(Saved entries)

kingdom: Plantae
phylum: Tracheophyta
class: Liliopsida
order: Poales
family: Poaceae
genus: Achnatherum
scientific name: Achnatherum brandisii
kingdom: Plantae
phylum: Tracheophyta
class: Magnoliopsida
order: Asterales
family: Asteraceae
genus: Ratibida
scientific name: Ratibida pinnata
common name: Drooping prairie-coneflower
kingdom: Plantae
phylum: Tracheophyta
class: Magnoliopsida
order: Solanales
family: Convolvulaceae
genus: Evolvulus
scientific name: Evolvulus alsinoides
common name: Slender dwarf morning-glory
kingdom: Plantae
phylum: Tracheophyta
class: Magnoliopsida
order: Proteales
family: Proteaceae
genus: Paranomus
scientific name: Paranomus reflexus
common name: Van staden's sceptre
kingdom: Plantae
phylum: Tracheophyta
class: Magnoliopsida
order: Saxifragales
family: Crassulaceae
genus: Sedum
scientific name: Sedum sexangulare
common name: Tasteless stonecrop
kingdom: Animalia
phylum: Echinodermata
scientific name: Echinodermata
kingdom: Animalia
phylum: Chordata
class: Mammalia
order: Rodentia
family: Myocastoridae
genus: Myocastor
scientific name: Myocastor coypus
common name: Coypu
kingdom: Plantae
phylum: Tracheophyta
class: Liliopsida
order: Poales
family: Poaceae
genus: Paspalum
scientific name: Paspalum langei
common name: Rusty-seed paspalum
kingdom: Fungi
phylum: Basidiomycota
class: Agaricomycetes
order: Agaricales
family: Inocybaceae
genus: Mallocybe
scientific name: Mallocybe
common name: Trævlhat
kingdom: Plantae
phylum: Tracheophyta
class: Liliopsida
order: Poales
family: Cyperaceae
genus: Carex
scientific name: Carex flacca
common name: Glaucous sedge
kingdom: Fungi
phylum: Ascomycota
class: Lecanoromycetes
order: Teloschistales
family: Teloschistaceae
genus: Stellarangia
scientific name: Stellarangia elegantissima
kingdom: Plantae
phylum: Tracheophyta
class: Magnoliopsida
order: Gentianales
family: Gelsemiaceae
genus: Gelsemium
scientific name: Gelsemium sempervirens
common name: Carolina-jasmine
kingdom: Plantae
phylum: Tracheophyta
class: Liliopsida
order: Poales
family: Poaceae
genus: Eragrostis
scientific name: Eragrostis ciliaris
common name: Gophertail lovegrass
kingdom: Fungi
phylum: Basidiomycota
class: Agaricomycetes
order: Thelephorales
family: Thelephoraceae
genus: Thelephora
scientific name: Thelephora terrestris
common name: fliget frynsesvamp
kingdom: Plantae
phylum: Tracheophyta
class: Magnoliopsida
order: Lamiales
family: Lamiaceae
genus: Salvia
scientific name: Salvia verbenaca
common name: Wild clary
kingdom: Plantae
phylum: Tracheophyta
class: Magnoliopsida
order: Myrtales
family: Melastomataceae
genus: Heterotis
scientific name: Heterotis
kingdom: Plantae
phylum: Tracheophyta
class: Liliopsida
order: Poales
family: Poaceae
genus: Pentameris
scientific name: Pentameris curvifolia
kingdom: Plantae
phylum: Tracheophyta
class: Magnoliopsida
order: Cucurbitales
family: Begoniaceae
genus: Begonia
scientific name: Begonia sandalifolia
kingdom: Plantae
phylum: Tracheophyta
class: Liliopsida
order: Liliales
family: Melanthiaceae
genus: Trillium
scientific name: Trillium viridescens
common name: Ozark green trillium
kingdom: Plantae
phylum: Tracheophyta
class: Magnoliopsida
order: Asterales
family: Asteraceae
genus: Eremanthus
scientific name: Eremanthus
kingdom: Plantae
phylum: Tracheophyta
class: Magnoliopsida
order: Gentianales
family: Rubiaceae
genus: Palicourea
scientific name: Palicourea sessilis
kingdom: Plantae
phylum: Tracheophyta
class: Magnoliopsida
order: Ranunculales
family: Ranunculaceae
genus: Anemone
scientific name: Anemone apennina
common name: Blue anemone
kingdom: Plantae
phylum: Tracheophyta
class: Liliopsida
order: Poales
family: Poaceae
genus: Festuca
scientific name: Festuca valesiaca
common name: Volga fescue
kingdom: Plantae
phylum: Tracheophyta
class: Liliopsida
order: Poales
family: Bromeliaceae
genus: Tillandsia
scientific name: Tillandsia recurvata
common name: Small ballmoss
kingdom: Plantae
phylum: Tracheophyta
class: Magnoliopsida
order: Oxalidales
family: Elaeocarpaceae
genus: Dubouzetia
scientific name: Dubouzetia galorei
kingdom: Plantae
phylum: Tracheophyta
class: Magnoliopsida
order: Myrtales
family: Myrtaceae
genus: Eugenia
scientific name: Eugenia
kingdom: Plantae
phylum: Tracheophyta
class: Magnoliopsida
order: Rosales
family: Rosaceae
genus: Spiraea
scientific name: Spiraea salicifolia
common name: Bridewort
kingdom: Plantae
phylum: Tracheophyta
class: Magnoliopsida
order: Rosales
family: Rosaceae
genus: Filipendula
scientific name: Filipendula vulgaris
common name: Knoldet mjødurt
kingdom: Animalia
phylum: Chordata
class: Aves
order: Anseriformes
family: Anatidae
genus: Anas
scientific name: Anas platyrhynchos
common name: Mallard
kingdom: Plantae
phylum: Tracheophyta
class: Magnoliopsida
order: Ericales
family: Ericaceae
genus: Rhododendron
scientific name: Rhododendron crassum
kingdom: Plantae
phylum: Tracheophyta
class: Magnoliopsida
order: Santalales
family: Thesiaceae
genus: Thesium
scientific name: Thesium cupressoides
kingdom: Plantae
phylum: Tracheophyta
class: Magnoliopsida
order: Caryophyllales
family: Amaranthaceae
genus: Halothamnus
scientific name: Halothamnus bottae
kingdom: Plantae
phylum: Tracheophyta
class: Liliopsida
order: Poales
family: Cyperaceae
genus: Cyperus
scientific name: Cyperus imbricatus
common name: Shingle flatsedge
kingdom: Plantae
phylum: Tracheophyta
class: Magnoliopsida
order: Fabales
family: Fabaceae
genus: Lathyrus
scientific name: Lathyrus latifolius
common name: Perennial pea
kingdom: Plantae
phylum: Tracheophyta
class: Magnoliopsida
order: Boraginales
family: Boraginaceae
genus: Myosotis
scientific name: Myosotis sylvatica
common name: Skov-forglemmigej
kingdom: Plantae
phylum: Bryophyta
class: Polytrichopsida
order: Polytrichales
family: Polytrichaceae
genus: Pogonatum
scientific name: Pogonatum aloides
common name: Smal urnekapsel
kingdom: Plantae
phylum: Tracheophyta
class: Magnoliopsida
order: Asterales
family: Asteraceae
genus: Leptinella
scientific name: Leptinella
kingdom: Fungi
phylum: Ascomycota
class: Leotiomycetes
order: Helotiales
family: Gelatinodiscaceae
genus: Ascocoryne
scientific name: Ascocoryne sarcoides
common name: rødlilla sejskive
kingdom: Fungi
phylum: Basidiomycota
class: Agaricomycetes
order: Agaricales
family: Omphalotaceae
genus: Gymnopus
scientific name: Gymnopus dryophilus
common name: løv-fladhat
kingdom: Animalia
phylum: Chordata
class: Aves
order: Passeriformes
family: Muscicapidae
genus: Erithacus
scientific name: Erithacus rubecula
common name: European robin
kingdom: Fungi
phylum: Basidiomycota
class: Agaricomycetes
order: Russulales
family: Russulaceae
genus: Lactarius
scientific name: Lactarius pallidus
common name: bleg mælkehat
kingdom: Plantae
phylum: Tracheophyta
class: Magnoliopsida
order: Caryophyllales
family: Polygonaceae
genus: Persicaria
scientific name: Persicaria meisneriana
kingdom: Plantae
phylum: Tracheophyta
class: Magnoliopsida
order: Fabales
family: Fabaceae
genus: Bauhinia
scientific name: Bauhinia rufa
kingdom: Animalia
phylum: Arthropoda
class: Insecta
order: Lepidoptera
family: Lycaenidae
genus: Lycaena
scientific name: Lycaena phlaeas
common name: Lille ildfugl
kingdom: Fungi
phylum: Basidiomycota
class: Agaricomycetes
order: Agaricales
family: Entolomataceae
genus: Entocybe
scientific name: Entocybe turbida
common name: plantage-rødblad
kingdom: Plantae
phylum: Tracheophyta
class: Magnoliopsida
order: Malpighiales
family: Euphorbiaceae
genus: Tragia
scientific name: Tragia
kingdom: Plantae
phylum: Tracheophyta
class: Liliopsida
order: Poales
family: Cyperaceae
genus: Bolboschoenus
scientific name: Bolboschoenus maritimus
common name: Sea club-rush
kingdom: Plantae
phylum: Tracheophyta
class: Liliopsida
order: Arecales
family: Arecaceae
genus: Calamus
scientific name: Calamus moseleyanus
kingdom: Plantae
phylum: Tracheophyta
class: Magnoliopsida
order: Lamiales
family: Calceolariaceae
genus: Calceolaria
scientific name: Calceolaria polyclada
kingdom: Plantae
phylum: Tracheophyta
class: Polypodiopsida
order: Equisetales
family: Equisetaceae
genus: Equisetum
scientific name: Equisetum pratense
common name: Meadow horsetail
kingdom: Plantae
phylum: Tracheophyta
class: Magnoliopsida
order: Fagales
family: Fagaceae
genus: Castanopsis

_Instructions to follow_
Lay out the stretch of the data from the line containing "genus: Filipendula" through the line containing "scientific name: Cyperus imbricatus", both included, as a numbered list with blank lines omitted.

_Solution to this exercise_
1. genus: Filipendula
2. scientific name: Filipendula vulgaris
3. common name: Knoldet mjødurt
4. kingdom: Animalia
5. phylum: Chordata
6. class: Aves
7. order: Anseriformes
8. family: Anatidae
9. genus: Anas
10. scientific name: Anas platyrhynchos
11. common name: Mallard
12. kingdom: Plantae
13. phylum: Tracheophyta
14. class: Magnoliopsida
15. order: Ericales
16. family: Ericaceae
17. genus: Rhododendron
18. scientific name: Rhododendron crassum
19. kingdom: Plantae
20. phylum: Tracheophyta
21. class: Magnoliopsida
22. order: Santalales
23. family: Thesiaceae
24. genus: Thesium
25. scientific name: Thesium cupressoides
26. kingdom: Plantae
27. phylum: Tracheophyta
28. class: Magnoliopsida
29. order: Caryophyllales
30. family: Amaranthaceae
31. genus: Halothamnus
32. scientific name: Halothamnus bottae
33. kingdom: Plantae
34. phylum: Tracheophyta
35. class: Liliopsida
36. order: Poales
37. family: Cyperaceae
38. genus: Cyperus
39. scientific name: Cyperus imbricatus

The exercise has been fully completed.